Il mancato richiamo nell’ambito del comma 5 dell’articolo 92 ai beni valutati a costi specifici porta, dunque, a ritenere che il legislatore abbia inteso individuare una specifica disciplina fiscale, ai fini della valutazione delle rimanenze, con esclusivo riferimento ai beni valutati con criteri di determinazione alternativi al costo, per i quali ha riconosciuto la possibilità di procedere alla relativa svalutazione. Tale facoltà risulta, al contrario, preclusa in relazione ai beni valutati al costo, la cui svalutazione non trova riconoscimento fiscale.

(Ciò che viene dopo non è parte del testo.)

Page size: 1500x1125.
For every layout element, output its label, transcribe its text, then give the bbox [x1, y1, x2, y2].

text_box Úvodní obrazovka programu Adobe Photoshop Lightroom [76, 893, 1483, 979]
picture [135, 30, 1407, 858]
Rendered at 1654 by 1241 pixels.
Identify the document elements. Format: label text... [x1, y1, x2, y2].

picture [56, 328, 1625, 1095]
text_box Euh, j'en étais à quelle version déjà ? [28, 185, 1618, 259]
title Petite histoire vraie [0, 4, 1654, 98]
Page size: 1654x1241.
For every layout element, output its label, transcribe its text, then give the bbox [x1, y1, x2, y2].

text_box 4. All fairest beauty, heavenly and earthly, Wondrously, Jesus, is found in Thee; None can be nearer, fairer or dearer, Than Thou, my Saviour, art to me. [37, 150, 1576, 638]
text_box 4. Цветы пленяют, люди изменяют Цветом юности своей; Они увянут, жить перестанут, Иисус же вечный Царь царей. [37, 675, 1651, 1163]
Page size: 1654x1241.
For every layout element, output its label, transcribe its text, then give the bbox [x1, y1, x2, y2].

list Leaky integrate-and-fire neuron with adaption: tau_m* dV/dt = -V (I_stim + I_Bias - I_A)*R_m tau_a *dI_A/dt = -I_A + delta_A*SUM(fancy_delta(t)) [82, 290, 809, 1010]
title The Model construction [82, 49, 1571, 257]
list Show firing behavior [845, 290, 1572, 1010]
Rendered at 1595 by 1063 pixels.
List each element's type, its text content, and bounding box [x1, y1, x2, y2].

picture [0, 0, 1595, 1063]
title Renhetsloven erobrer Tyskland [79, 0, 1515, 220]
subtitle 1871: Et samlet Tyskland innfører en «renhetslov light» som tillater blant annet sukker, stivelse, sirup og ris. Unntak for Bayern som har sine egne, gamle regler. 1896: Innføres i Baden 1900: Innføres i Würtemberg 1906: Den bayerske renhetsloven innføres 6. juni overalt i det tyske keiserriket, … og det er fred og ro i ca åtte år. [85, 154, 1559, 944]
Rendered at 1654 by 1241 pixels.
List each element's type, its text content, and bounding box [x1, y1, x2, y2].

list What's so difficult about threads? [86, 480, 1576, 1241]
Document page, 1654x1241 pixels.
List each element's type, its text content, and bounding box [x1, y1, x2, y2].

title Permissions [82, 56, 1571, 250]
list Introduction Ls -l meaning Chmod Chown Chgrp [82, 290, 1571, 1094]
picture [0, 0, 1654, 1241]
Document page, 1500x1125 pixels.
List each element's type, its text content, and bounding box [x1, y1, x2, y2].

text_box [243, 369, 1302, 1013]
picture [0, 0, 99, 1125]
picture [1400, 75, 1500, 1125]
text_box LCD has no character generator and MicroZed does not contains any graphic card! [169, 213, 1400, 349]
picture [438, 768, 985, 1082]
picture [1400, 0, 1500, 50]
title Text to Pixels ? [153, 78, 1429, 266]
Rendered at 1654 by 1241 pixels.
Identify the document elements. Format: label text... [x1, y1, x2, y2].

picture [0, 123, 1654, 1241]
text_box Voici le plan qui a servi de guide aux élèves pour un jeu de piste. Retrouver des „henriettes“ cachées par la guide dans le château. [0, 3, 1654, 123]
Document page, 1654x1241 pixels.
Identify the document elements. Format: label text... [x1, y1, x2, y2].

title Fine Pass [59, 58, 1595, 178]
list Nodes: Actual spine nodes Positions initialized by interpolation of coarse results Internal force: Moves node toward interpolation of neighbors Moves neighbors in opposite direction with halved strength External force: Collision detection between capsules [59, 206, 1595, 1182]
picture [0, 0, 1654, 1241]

Parimenti, ai sensi del comma 6 del medesimo articolo 92 sono valutati al costo i beni in corso di esecuzione al termine dell’esercizio, salvo quanto previsto per le opere, forniture e servizi di durata ultrannuale, la cui valutazione è fatta sulla base dei corrispettivi secondo le modalità previste dal successivo articolo 93.
Un’interpretazione difforme da quella appena riportata, che consentisse la deducibilità fiscale delle riduzioni di valore subite dai beni valutati al costo, non sarebbe in linea con la ratio della norma.
Tale soluzione appare, peraltro, coerente con quanto previsto per i soggetti IAS adopter dall’articolo 3, comma 2, del decreto 8 giugno 2011, che esclude, tra l’altro, “(…) la rilevanza fiscale dei maggiori o minori valori da valutazione degli immobili classificati ai sensi dello IAS 2 (…)”, i quali concorrono alla determinazione della base imponibile esclusivamente in sede di realizzo.
In definitiva, per quanto sopra argomentato, si è del parere che la svalutazione iscritta in bilancio dalla società istante relativamente all’immobile iscritto al costo di acquisto non assuma rilevanza ai fini IRES, rendendo pertanto necessario operare in sede di dichiarazione una variazione in aumento del reddito in misura corrispondente alla svalutazione contabile effettuata. Le Direzioni regionali vigileranno affinché i principi enunciati e le istruzioni fornite con la presente risoluzione vengano puntualmente osservati dalle Direzioni provinciali e dagli Uffici dipendenti.